Students pulled up in a variety of comical entrances ranging from horse-drawn carriages to ice cream trucks, from bulldozers to trolleys.

Despite this, the most important part of her prom was her date. She was accompanied by her now-husband, Jon. Twietmeyer.

“We dated in high school, then broke up when we were in college, I got married to someone else, and then we later found each other, decades later, and got married.”

If we can learn anything from Twietmeyer, take your date screening seriously, because instead of walking down the red carpet, you could be walking down the aisle. Keep your standards high!

Theater arts teacher Monique Taylor was not like other girls; she never attended prom.

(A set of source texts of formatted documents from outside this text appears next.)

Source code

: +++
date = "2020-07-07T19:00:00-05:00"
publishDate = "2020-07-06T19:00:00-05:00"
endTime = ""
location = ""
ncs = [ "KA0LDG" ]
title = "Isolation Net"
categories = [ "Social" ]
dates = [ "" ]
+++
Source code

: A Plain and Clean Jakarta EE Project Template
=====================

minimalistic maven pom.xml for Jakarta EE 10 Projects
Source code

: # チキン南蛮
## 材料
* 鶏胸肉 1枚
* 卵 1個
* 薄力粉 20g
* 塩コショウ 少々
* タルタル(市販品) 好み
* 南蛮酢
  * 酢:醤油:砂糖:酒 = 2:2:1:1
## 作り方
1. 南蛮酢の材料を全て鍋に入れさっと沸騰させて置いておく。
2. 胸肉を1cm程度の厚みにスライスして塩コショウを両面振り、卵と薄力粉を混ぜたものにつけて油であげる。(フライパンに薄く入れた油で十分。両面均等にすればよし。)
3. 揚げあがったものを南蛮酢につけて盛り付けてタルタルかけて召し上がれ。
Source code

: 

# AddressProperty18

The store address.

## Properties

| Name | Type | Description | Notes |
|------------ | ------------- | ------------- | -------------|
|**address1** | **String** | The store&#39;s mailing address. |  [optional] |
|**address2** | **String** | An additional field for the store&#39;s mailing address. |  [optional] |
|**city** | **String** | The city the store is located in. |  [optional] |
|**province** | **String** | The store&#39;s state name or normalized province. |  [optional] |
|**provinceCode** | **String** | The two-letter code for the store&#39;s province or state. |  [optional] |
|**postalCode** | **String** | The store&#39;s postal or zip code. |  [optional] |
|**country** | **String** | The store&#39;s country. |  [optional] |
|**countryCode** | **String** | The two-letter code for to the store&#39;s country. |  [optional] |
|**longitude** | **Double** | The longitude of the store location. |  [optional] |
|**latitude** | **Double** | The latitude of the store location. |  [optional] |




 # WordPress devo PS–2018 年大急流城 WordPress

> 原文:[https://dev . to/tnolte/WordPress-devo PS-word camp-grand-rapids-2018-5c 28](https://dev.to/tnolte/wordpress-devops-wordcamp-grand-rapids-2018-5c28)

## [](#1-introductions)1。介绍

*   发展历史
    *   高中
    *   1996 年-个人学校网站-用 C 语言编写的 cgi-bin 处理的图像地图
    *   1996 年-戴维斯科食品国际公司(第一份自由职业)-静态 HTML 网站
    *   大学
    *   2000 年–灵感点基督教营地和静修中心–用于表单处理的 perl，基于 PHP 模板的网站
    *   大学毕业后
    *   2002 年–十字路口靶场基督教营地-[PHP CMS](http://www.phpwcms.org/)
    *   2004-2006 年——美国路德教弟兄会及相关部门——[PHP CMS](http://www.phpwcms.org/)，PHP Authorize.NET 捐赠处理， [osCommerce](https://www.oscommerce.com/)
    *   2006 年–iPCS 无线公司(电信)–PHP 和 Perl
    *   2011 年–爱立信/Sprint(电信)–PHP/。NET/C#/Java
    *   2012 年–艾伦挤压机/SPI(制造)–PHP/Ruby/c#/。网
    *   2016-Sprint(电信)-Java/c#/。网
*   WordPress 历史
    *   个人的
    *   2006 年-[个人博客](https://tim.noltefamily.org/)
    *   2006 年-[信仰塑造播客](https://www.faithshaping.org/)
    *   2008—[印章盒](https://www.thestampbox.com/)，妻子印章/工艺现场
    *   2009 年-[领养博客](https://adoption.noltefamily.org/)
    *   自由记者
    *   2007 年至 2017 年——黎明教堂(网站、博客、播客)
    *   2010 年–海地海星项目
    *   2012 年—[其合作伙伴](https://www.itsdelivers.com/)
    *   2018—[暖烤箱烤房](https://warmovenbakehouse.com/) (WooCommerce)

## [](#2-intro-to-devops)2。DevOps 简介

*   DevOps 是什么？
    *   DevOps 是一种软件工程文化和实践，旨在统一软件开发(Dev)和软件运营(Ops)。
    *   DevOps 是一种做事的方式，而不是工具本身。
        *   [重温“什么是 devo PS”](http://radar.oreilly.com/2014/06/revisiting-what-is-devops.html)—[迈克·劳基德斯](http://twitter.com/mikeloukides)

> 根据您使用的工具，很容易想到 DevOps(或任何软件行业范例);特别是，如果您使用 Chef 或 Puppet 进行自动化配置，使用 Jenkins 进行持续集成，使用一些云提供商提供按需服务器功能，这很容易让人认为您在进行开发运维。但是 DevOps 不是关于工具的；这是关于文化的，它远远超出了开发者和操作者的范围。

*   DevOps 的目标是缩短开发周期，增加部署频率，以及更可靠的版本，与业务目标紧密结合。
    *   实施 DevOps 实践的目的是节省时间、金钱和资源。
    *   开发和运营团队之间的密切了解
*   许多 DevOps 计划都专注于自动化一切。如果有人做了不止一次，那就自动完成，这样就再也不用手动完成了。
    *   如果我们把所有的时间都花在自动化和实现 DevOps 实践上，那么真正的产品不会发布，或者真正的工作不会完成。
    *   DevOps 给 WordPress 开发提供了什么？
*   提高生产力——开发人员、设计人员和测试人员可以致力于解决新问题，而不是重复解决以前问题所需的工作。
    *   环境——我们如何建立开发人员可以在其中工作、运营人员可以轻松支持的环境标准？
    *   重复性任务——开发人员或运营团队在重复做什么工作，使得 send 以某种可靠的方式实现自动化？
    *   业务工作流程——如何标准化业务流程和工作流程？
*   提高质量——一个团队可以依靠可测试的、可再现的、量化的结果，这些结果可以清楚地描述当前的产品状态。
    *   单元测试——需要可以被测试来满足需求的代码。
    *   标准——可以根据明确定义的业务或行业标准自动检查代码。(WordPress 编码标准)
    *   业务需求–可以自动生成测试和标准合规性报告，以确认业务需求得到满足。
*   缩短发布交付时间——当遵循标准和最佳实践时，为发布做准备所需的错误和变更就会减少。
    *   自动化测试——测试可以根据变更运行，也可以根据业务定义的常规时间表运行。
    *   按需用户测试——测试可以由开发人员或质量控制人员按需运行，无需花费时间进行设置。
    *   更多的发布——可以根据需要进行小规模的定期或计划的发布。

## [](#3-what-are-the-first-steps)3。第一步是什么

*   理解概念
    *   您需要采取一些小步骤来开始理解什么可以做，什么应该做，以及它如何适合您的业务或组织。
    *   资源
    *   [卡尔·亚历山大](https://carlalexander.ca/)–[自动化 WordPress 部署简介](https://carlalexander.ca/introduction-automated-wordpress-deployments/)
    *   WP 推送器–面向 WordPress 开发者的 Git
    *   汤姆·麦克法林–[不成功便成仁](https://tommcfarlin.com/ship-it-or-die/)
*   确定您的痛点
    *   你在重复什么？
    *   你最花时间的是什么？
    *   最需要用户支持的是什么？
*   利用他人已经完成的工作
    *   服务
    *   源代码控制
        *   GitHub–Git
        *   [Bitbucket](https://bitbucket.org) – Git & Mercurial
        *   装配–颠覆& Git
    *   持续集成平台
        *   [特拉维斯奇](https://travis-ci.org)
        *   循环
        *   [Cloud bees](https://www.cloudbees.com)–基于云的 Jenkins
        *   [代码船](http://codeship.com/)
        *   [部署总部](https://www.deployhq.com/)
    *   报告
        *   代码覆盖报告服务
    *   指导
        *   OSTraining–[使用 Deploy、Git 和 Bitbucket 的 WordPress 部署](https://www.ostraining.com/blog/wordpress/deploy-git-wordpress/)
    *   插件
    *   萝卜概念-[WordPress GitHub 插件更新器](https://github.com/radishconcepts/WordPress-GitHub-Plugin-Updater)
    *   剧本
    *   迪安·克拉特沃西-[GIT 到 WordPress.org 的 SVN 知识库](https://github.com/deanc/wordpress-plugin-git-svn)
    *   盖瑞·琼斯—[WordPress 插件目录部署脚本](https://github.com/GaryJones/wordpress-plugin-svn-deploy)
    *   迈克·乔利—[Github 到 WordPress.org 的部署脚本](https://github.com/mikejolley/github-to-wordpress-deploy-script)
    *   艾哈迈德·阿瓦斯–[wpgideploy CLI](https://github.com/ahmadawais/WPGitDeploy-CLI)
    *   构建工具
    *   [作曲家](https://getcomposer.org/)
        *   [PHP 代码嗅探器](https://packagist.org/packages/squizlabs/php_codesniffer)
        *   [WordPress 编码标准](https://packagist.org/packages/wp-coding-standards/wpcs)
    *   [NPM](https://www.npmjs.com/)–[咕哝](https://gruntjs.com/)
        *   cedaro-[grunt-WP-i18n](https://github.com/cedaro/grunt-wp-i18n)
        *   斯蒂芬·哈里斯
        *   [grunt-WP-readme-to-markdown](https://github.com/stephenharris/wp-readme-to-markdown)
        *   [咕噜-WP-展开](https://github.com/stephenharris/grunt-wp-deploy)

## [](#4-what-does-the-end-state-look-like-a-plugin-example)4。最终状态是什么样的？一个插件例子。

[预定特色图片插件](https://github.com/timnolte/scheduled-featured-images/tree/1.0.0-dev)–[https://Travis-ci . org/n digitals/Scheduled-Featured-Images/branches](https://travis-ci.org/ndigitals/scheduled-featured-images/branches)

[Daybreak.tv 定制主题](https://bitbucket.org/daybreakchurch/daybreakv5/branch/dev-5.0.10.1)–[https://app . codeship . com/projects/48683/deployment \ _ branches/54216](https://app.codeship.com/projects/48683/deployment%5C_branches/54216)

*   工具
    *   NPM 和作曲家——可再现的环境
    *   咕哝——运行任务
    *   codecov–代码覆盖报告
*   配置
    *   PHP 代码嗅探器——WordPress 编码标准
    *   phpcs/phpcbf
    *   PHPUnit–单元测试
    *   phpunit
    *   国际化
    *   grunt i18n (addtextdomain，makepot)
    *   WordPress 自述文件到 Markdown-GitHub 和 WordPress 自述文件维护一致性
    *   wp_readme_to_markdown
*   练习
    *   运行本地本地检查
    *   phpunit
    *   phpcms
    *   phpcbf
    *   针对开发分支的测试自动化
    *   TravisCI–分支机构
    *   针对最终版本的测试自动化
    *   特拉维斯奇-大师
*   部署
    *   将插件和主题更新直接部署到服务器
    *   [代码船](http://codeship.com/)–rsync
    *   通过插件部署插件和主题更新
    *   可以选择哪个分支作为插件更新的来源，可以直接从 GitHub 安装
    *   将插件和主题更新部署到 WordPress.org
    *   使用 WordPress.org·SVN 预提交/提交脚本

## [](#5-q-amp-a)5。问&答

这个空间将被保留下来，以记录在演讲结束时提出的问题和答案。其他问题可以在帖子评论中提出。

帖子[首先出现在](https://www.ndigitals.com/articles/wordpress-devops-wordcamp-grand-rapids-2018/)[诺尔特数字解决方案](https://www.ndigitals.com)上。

“We were too cool to go to prom,” Taylor said. “So we went to a nightclub instead.”

She was accompanied by her friend and their dates.

This choice left a void in Taylor’s life, that she has attempted to remedy through volunteering on the prom committee to organize prom for three years.

“I kind of used it to fill in the hole for me,” Taylor said.

English teacher Mary Foster has served as prom chaperone numerous times over her 23 year long career at Riverside. She describes this experience as both lovely and disturbing. “Besides the children trying to have sex with their clothes on it’s always lovely,” Foster said. “It’s amazing to me how beautiful the ladies are, and then they’re humping all over someone.”

Foster echoes the same sentiment of many other teachers: that it is so striking to see their students dressed up and in a non-academic setting.

“I see my serious, good students dressed up like princesses,” Foster said. “And then I see them on the dance floor and I think, ‘does your father know what you're doing on the dance floor? Because if so, I bet he’d beat you and kill that boy.’” No one knows how to party like the chorus kids.

Conner Bolen and Anna Allman attended Riverside prom with their Chorus friends. After a fancy Italian dinner and a picture taking session down by the Eno, they danced the night away.

But the real capstone of the event was the after party.

“We went and watched Les Mis in somebody's basement,” he said.

So if you’re short on afterparty ideas, consider Bolen’s example of singing along to a basement musical extravaganza.